How to Pay for Senior In-Home Care?

You may be thinking about senior in-home care for your parents, loved one or yourself and if you are worried about how to pay for it, there are many ways you can afford senior home care. These include annuities, reverse mortgages, private insurance such as life insurance and long-term care insurance, public programs such as Medicare, Medicaid and Veterans benefits.

An Annuity

Annuities are intended to help seniors convert retirement savings or a pension into a constant, guaranteed stream of income that pays out for a fixed number of years or until death.  An annuity is like a cross between an investment fund and an insurance policy. The money is invested at a fixed or variable rate and then a person can start making withdrawals at an agreed upon maturation date.

Individuals could use the money to pay for in-home care or living at an assisted living facility. Due to dishonest officials who take advantage of seniors, annuities have become controversial. Assist your loved one in locating a reputable financial institution and consult a representative before buying an annuity.

Reverse Mortgage

Seniors after retirement may sometimes struggle with finances. If a senior is a homeowner, reverse mortgage is an option that may help manage the financial challenges. Reverse mortgages were developed by the government specifically for the purpose of helping seniors stay in their homes until the end of their lives.

Reverse mortgage is the opposite of a traditional home loan. Instead of paying a mortgage payment to the lender each month, the lender pays you. You still have to pay property taxes, homeowners insurance and other related costs, or you could risk foreclosure.

The sum that is paid in reverse mortgage is calculated on the basis of the individual’s age. The older you are the more home equity you can pull out. With reverse mortgage, seniors can choose to get the home equity either in a one-time payment or monthly payments. But instead of borrowing a set sum, the loan balance increases over time. A reverse mortgage allows your loved one to stay in the home until he/she dies, even if by that time the loan balance exceeds the home’s worth. But at that point, the home must be sold to repay the loan balance.

Reverse mortgages do have some limitations: A senior has to be 62 or older, and must own the home, either outright or with little debt left on the original loan. (The bank that holds the original loan must be paid back before payments are made on the reverse mortgage.) The bank decides on a value based on the home’s worth and also based on your loved one’s age, since that affects the length of time the payouts must cover.

Private Insurance

Other ways Ito pay for home care is through long-term care insurance and life insurance.

Long-Term Care Insurance

If a senior has long-term care insurance policy, it may cover the costs of in-home care.
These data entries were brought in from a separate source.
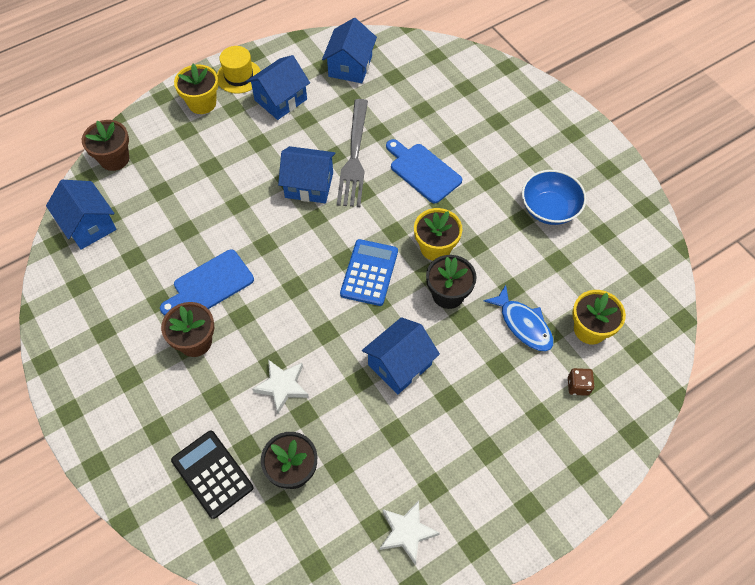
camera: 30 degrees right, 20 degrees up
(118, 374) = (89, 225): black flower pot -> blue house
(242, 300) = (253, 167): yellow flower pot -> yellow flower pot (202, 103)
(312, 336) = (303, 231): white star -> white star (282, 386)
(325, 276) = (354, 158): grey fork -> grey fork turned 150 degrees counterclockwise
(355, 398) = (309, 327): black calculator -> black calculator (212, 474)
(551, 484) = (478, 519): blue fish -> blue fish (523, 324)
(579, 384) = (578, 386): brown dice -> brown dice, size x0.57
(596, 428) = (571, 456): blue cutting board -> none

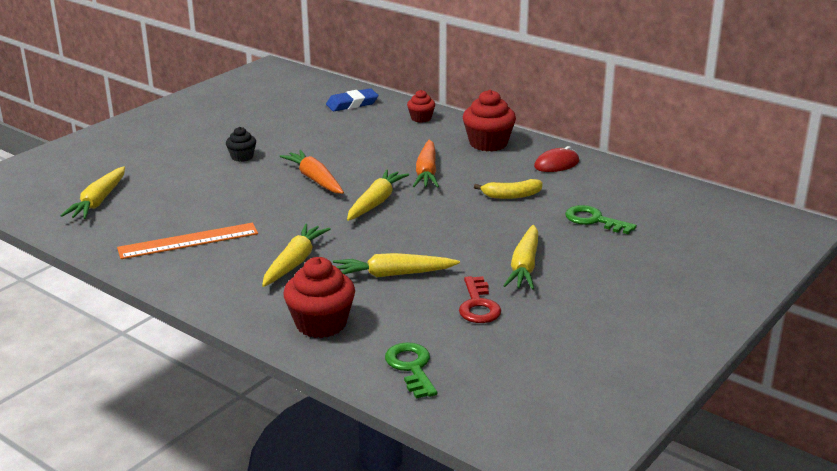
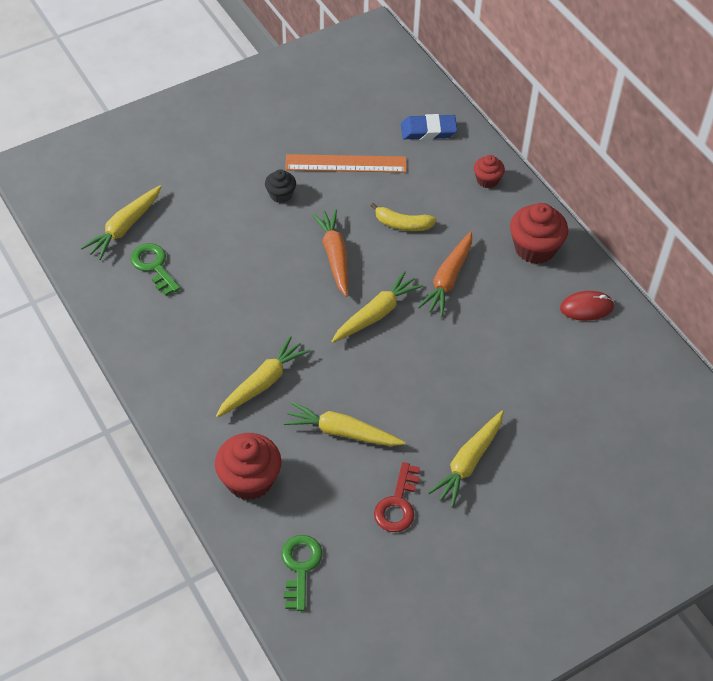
camera: 20 degrees right, 25 degrees up
(188, 241) = (182, 317): orange ruler -> orange ruler (346, 163)
(511, 196) = (513, 347): yellow banana -> yellow banana (403, 224)
(594, 220) = (573, 415): green key -> green key (154, 266)

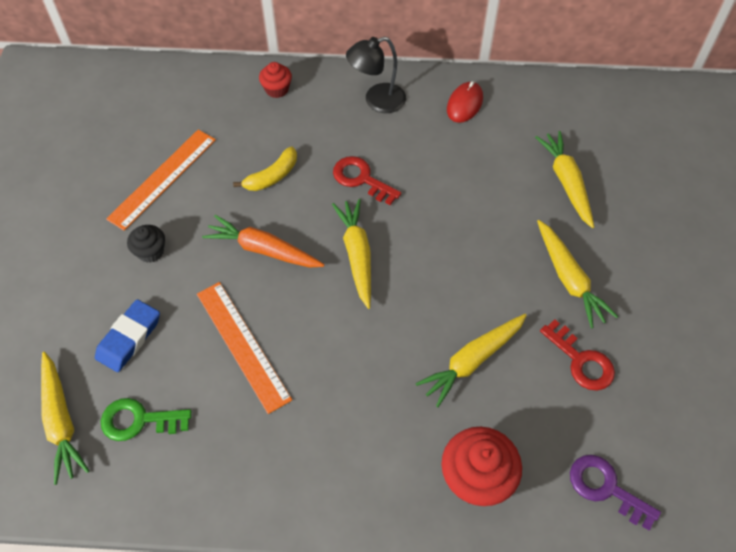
camera: 55 degrees left, 5 degrees up
(249, 289) = (242, 345): none -> orange ruler
(263, 383) = (367, 398): yellow carrot -> yellow carrot (566, 182)
(300, 567) = (606, 488): green key -> purple key
(428, 130) = (183, 97): blue eraser -> blue eraser (129, 338)
(448, 279) = (361, 179): orange carrot -> red key
(535, 248) = (377, 101): red cupcake -> black lamp

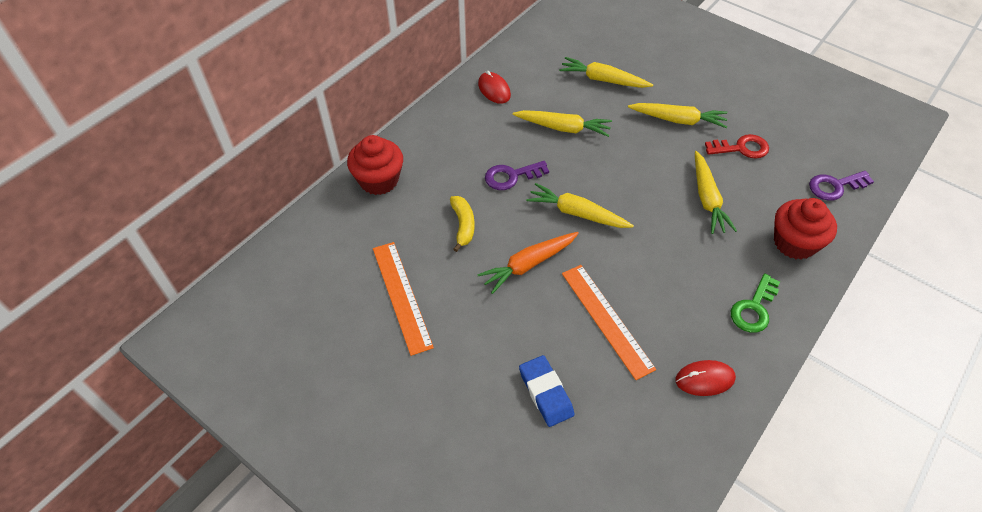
camera: 55 degrees left, 5 degrees down
(61, 421) = (594, 479): yellow carrot -> yellow carrot (563, 128)
(139, 420) = (629, 420): green key -> green key (754, 308)
(150, 251) = (471, 339): black cupcake -> none
(227, 466) = (705, 379): none -> red mouse
(242, 345) = (606, 320): orange ruler -> orange ruler turned 60 degrees clockwise
(277, 89) = (379, 180): red cupcake -> red cupcake, size x1.79
(361, 179) = (511, 176): red key -> purple key
(377, 101) = (447, 131): black lamp -> none

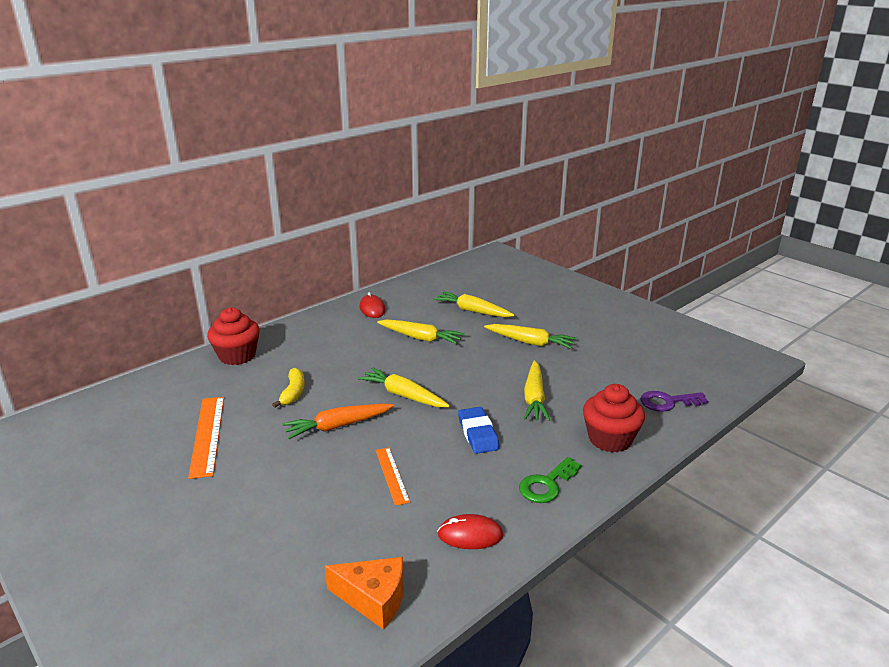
camera: 10 degrees right, 25 degrees down
(511, 176) = (356, 364): purple key -> none
(545, 393) = (301, 524): blue eraser -> blue eraser (478, 434)
(606, 320) = (391, 475): orange ruler -> orange ruler, size x0.62
(646, 464) = (373, 599): none -> orange cheese
(741, 148) = (583, 366): red key -> none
Some policies require seniors to work with a licensed home care agency or other licensed provider.

Long-Term Care Insurance (LTCI) is different from traditional health insurance because it is designed to cover the long term care needs, support, and services when the individual is unable to care for themselves. It includes custodial and personal care whenever and wherever you plan to receive care, be it in your own home, nursing facility, or a community organization.

Important information to know is when someone qualifies, for how much, and how the benefits are to be paid.

Life Insurance

If your loved one has a life insurance policy, cashing in on the policy could provide that much needed financial relief. Seniors could use the money instead of the funds going to the beneficiary later on.

In some instances insurance companies might pay 50-75 percent of the policy’s face value.  Some policies permit these “living or accelerated benefits” only if the policyholder is terminally ill.

The settlement company after buying the policy from the policy holder, keeps on paying the premium until the policy holder dies. Afterwards, benefits are paid to the settlement company rather than to the beneficiary of the policy.

Medicare, Medicaid and Veterans Benefits

Medicare is a Federal Health Insurance program for individuals over 65 years, younger people with disabilities and people with end stage renal disease.

Medicare parts A and/or B typically pays for medical related services provided at home for short term. Medicare doesn’t pay for non-medical care needs for seniors such as personal care, light housekeeping, meal preparation, medication reminders etc. Also services must be provided by a Medicare certified home health agency contracted by Medicare. A senior who is part of a Medicare Advantage Plan may have to use a certified home health care agency that participates in their plan’s network.

Medicaid is a joint State and Federal Program that provides health coverage for individuals with low income and limited assets. Benefits are administered on a state level, so eligibility requirements and covered services can differ greatly. Depending on the State the senior lives, the Medicaid State Plan may be able to cover home health care and personal care services. 

Some states have expanded their Medicaid coverage through the use of waivers to provide services for populations that might not be eligible otherwise. Home & Community Based Service Waivers (HCBS) can be used to pay for in-home health care and non-medical home care services. In many states, family caregivers can get paid for the care they provide through Medicaid “Cash and Counseling” programs. 

Veterans and their family caregivers may be able to get the Veterans Health Administration (VHA) Standard Medical Benefits Package that provides various levels of home care services. The VA’s Skilled Home Health Care Services (SHHC), Homemaker and Home Health Aide Services (H/HHA), and Home-Based Primary Care programs are available to all veterans who meet eligibility requirements for standard benefits, although some additional conditions may apply.